Lo que nos ha sucedido fue diseñado específicamente para quebrar nuestro cuerpo y nuestro espíritu. Soy una madre, no una mártir, por lo que siempre elegiré la salud y el bienestar de mi hijo por encima de cualquier sueño o aspiración que tenga. Pero incluso cuando tomamos la difícil decisión de pedir que se nos permitiera abandonar voluntariamente los USA, el lugar que consideramos nuestro país y nuestro hogar, el gobierno no solo se opuso, sino que sugirió que apelaría cualquier decisión judicial que nos concediera la salida.

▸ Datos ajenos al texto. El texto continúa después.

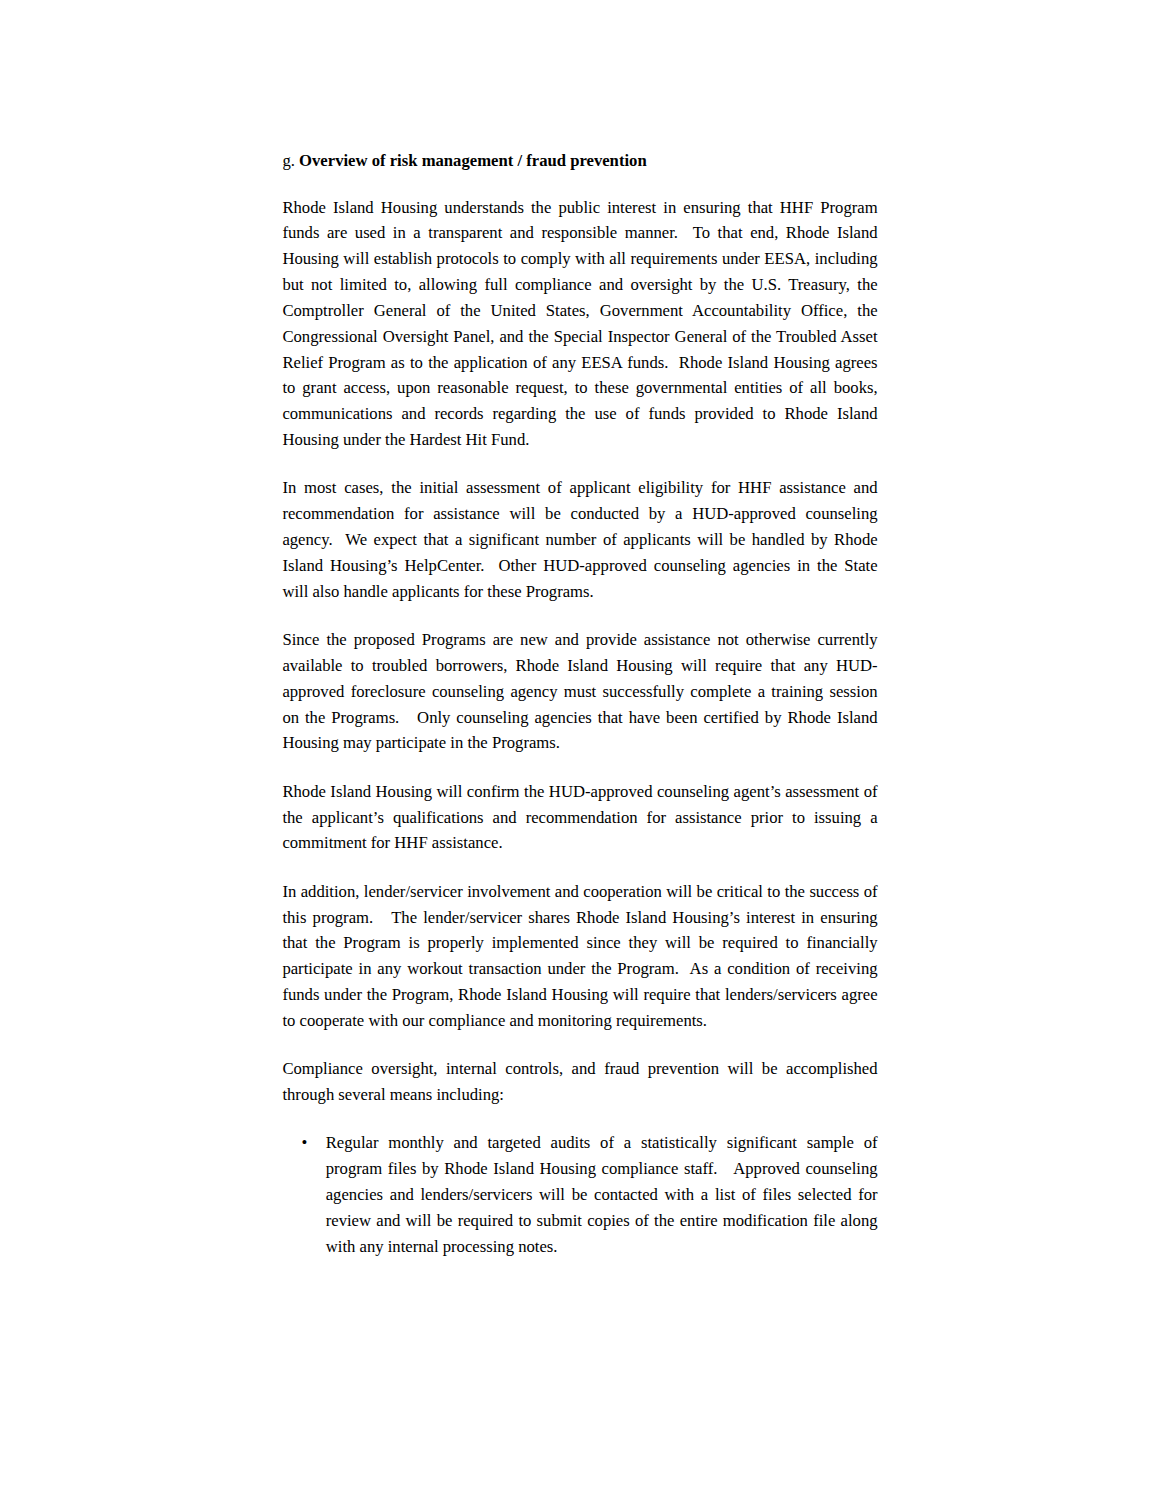g. Overview of risk management / fraud prevention
Rhode Island Housing understands the public interest in ensuring that HHF Program funds are used in a transparent and responsible manner. To that end, Rhode Island Housing will establish protocols to comply with all requirements under EESA, including but not limited to, allowing full compliance and oversight by the U.S. Treasury, the Comptroller General of the United States, Government Accountability Office, the Congressional Oversight Panel, and the Special Inspector General of the Troubled Asset Relief Program as to the application of any EESA funds. Rhode Island Housing agrees to grant access, upon reasonable request, to these governmental entities of all books, communications and records regarding the use of funds provided to Rhode Island Housing under the Hardest Hit Fund.
In most cases, the initial assessment of applicant eligibility for HHF assistance and recommendation for assistance will be conducted by a HUD-approved counseling agency. We expect that a significant number of applicants will be handled by Rhode Island Housing’s HelpCenter. Other HUD-approved counseling agencies in the State will also handle applicants for these Programs.
Since the proposed Programs are new and provide assistance not otherwise currently available to troubled borrowers, Rhode Island Housing will require that any HUD-approved foreclosure counseling agency must successfully complete a training session on the Programs. Only counseling agencies that have been certified by Rhode Island Housing may participate in the Programs.
Rhode Island Housing will confirm the HUD-approved counseling agent’s assessment of the applicant’s qualifications and recommendation for assistance prior to issuing a commitment for HHF assistance.
In addition, lender/servicer involvement and cooperation will be critical to the success of this program. The lender/servicer shares Rhode Island Housing’s interest in ensuring that the Program is properly implemented since they will be required to financially participate in any workout transaction under the Program. As a condition of receiving funds under the Program, Rhode Island Housing will require that lenders/servicers agree to cooperate with our compliance and monitoring requirements.
Compliance oversight, internal controls, and fraud prevention will be accomplished through several means including:
Regular monthly and targeted audits of a statistically significant sample of program files by Rhode Island Housing compliance staff. Approved counseling agencies and lenders/servicers will be contacted with a list of files selected for review and will be required to submit copies of the entire modification file along with any internal processing notes.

En otras palabras, quieren continuar con nuestra detención indefinida sin ningún final a la vista. ¿Pero con qué propósito? Me he estado haciendo esa pregunta una y otra vez. No puedo pensar en ninguna razón por la que estemos siendo sometidos a esta prueba punitiva. No tenemos dinero ni poder que nos ayude, nos proteja o nos compre favores. Somos dos educadores de clase trabajadora que vivíamos una vida modesta en un apartamento alquilado y que nunca imaginamos que algo así nos pudiera pasar.

Por eso necesitamos su ayuda. Estamos sufriendo un tremendo dolor y estamos atrapados en una pesadilla insoportable e interminable. Quiero que mi hijo tenga una vida normal, que no pase sus días en este horrible centro de detención de Dilley. Ningún niño merece esto. Ningún ser humano merece esto. Pedimos a cualquier persona con conciencia que nos ayude a terminar con esta pesadilla. Hay más cosas que quiero decir, pero esta es la versión encadenada de lo que me siento segura de decir ahora mismo. Terminaré con esto: si esto pudo sucedernos a nosotros, una familia respetuosa de la ley, formada por dos profesores y un niño pequeño, puede sucederle a cualquiera.

Nota del traductor

* Eissa es hijo de Masoumeh Ebtekar, quien fue elegida portavoz por los estudiantes que tomaron como rehenes al personal de la embajada de USA en Teherán (1979-1981), debido a su buen conocimiento del inglés usamericano (había vivido con sus padres en Pensilvania). Los medios usamericanos la apodaron «Screaming Mary». Dirigió el Departamento de Medio Ambiente de Irán de 1997 a 2005 y nuevamente de 2013 a 2017, tras lo cual fue vicepresidenta de Asuntos de la Mujer y la Familia de 2017 a 2021. Actualmente es profesora titular en el Departamento de Inmunología de la Facultad de Ciencias Médicas de la Universidad Tarbiat Modares en Teherán.